Zu den Hindernissen für die Entwicklung neuer Produkte gehören der langwierige Weg bis zur Zulassung, hohe Kosten und geringe Erfolgsraten. Derzeit dauert es etwa 10-15 Jahre, um einen Antibiotikakandidaten von der präklinischen in die klinische Phase zu bringen. Bei Antibiotika in bestehenden Klassen erreicht im Durchschnitt nur eines von 15 Arzneimitteln in der präklinischen Entwicklung die Patienten. Bei neuen Antibiotikaklassen erreicht nur einer von 30 Kandidaten die Patienten.
Von den 27 Antibiotika in der klinischen Pipeline, die prioritäre Krankheitserreger bekämpfen, erfüllen nur sechs mindestens eines der Innovationskriterien der WHO. Der Mangel an Innovation untergräbt schnell die Wirksamkeit der begrenzten Anzahl neuer Antibiotika, die auf den Markt kommen. Im Durchschnitt wird bei den meisten neuen Wirkstoffen 2-3 Jahre nach Markteinführung Resistenz gemeldet.

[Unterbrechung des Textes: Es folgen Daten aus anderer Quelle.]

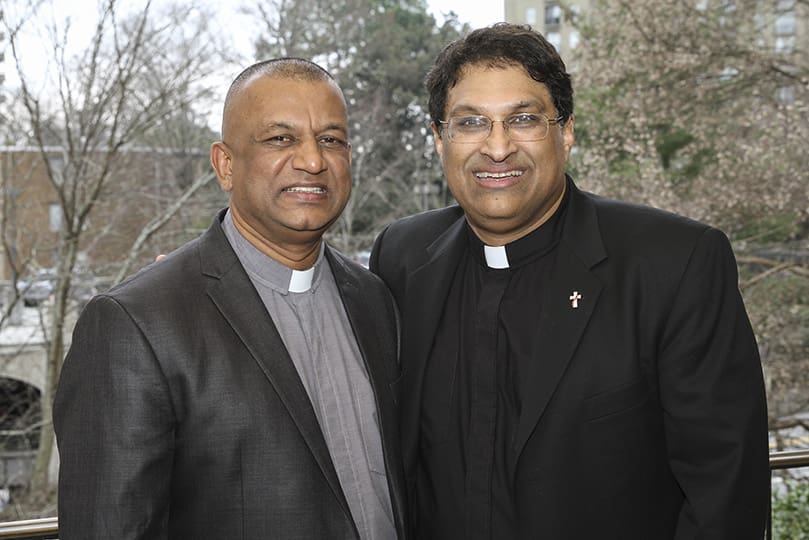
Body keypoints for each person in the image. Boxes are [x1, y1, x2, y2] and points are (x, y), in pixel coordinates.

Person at [370, 23, 770, 539]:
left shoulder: (675, 263)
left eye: (523, 119)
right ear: (439, 139)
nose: (497, 148)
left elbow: (726, 493)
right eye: (471, 122)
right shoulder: (400, 257)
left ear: (566, 131)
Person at [54, 58, 407, 540]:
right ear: (225, 164)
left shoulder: (374, 300)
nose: (312, 160)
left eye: (331, 139)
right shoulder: (137, 324)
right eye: (281, 139)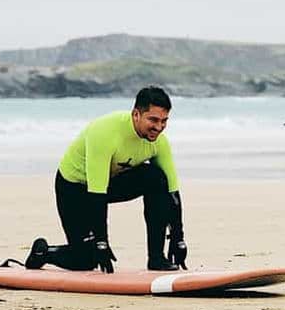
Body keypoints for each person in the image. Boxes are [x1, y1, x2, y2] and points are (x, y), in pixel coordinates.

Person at [24, 86, 188, 273]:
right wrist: (101, 242)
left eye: (164, 121)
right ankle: (42, 253)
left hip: (111, 182)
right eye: (153, 120)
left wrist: (178, 238)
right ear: (136, 114)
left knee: (156, 178)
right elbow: (97, 193)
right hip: (74, 188)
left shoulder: (159, 142)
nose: (159, 127)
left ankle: (157, 258)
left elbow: (172, 193)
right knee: (86, 260)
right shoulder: (105, 133)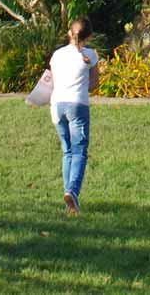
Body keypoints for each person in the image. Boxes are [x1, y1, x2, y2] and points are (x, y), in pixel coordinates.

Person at [48, 17, 99, 216]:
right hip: (78, 104)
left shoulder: (57, 55)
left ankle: (67, 193)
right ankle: (72, 192)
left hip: (58, 104)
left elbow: (52, 81)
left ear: (70, 32)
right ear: (90, 36)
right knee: (79, 151)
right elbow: (94, 83)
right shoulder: (90, 55)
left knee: (67, 150)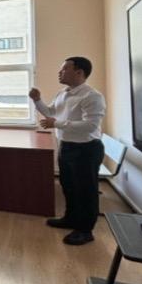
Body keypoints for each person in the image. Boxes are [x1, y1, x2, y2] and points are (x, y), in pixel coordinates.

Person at [29, 56, 106, 245]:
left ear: (79, 72)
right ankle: (70, 219)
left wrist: (57, 124)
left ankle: (85, 230)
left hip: (86, 149)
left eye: (64, 69)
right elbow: (50, 112)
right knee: (69, 186)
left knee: (85, 191)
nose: (60, 72)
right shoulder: (63, 93)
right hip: (67, 146)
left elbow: (90, 125)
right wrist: (37, 100)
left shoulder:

„Die Zeit wird knapp, um der antimikrobiellen Resistenz einen Schritt voraus zu sein, das Tempo und der Erfolg der Innovation liegen weit unter dem, was wir brauchen, um die Errungenschaften der modernen Medizin gegen uralte, aber verheerende Erkrankungen wie die neonatale Sepsis zu sichern.“ sagte Dr. Haileyesus Getahun, WHO-Direktor der AMR Global Coordination. Ungefähr 30 % der Neugeborenen mit Sepsis sterben an bakteriellen Infektionen, die gegen Erstlinien-Antibiotika resistent sind.
Die COVID-19-Pandemie hat auch den Fortschritt behindert, klinische Studien verzögert und die Aufmerksamkeit der ohnehin schon begrenzten Investoren abgelenkt. Ein Großteil der Innovationen bei Antibiotika wird von kleinen und mittleren Unternehmen vorangetrieben, die Schwierigkeiten haben, Investoren zu finden, um die klinische Entwicklung in der Spätphase bis zur behördlichen Zulassung zu finanzieren. Es ist nicht ungewöhnlich, dass Unternehmen die Produktentwicklung für mehrere Jahre aussetzen, in der Hoffnung, die Finanzierung für eine spätere Fortsetzung der Entwicklung zu sichern oder das Produkt von einem anderen Unternehmen gekauft zu werden. Viele gehen pleite.
Daher sind dringende und konzertierte Investitionen in Forschung und Entwicklung durch Regierungen und den privaten Sektor erforderlich, um die Pipeline für Antibiotika zu beschleunigen und zu erweitern, insbesondere solche, die in ressourcenarmen Umgebungen, die am stärksten von AMR betroffen sind, eine Wirkung erzielen können. Die Länder sollten zusammenarbeiten, um nachhaltige Lösungen und Anreize für Forschung, Entwicklung und Innovation zu finden und ein tragfähiges Ökosystem für Antibiotika zu schaffen.